As you can see (please ignore the last line for now), the results are robust to a very wide range of \alpha and \beta, even producing a good estimate for \sigma when that estimate is a long way from the mean of the prior distribution. But then we can make the following observation. Consider the sum of squares for a ‘best-fit’ model, for example using the parameters for the first row (this is 12748). So as long as \alpha \ll n/2 and \beta \ll 12748/2, the prior will introduce very little bias. But if you try to use values of \alpha and especially \beta very much larger than an estimated sum of squares from well-fitted model parameters, then things might go wrong. For example, when I set \alpha = 1 and \beta = 10^6 then my MCMC did not converge properly.

This leads to my final point, and the final row in the table. Would it be possible to remove prior bias altogether? If you look at the marginal posterior for \tau, we observe that if we set \alpha = \beta = 0, we obtain a Gamma distribution, whose mean is precisely the error variance, as, in this case,

\frac{\beta \prime}{\alpha \prime} = \frac{\sum_{i=1}^n(y_i - \hat y_i)^2}{n}

The algorithm should work perfectly well sampling from this Gamma distribution, and indeed it does, producing comparable results to when an informative prior is used.

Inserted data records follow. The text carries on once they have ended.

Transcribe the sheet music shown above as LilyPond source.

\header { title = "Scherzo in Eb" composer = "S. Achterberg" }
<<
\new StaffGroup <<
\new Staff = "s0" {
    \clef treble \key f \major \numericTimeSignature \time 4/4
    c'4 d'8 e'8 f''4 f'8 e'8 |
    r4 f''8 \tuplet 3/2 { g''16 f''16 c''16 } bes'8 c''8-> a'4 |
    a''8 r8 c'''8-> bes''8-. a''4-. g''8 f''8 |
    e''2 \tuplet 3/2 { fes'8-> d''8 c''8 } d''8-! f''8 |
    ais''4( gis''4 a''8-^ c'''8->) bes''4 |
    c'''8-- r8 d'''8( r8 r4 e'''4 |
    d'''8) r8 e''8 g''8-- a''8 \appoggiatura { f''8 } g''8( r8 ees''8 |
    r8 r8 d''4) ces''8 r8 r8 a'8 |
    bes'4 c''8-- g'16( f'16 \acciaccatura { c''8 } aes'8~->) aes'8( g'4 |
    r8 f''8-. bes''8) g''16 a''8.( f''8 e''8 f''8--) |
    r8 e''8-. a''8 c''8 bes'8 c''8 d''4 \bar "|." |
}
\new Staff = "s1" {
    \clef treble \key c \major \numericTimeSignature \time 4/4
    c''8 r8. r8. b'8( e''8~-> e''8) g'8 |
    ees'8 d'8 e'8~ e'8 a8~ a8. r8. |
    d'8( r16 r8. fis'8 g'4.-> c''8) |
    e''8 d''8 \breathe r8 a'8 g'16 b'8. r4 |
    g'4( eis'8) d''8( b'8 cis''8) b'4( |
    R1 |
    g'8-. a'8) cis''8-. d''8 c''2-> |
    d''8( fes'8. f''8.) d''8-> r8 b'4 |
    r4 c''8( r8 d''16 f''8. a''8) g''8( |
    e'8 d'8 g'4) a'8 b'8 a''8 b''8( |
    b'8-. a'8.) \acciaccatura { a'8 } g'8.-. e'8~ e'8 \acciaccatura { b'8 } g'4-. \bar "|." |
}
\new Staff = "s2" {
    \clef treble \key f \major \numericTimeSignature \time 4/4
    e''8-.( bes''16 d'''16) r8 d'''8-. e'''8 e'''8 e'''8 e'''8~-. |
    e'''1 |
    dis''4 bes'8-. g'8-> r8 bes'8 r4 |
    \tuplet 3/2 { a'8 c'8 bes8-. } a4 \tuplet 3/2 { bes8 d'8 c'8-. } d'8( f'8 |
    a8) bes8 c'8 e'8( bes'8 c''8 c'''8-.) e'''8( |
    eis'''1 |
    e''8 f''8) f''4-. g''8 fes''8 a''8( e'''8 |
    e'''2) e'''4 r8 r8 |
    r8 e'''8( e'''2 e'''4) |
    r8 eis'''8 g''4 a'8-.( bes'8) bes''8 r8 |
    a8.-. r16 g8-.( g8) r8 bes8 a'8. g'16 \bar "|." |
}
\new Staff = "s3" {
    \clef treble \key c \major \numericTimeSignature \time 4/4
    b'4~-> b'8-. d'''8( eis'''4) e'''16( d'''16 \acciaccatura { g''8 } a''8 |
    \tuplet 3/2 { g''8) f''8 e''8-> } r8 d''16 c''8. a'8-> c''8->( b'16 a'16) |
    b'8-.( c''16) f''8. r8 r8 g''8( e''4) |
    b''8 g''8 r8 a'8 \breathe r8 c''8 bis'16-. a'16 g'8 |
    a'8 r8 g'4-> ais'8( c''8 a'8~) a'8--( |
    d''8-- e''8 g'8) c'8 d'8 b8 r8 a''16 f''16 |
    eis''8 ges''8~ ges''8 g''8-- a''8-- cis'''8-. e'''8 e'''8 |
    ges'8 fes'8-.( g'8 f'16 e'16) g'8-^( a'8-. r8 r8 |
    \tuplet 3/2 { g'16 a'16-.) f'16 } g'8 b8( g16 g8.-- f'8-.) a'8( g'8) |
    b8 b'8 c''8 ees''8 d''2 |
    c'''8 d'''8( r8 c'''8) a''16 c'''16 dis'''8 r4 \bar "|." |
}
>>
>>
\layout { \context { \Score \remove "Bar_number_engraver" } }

In summary, I am happy to conclude that this method is good for estimating error variance. Clear advantages are:

  1. It is simple to implement and fairly fast to run – adding a Gibbs step is no big deal.
  2. It is clearly preferable to making up a fixed number for the error variance – which was what we were doing before.
  3. The prior parameters allow you to make use of information you might have from experimental collaborators on likely errors in the data.
  4. The level of bias from the priors is relatively low, and can be eliminated altogether.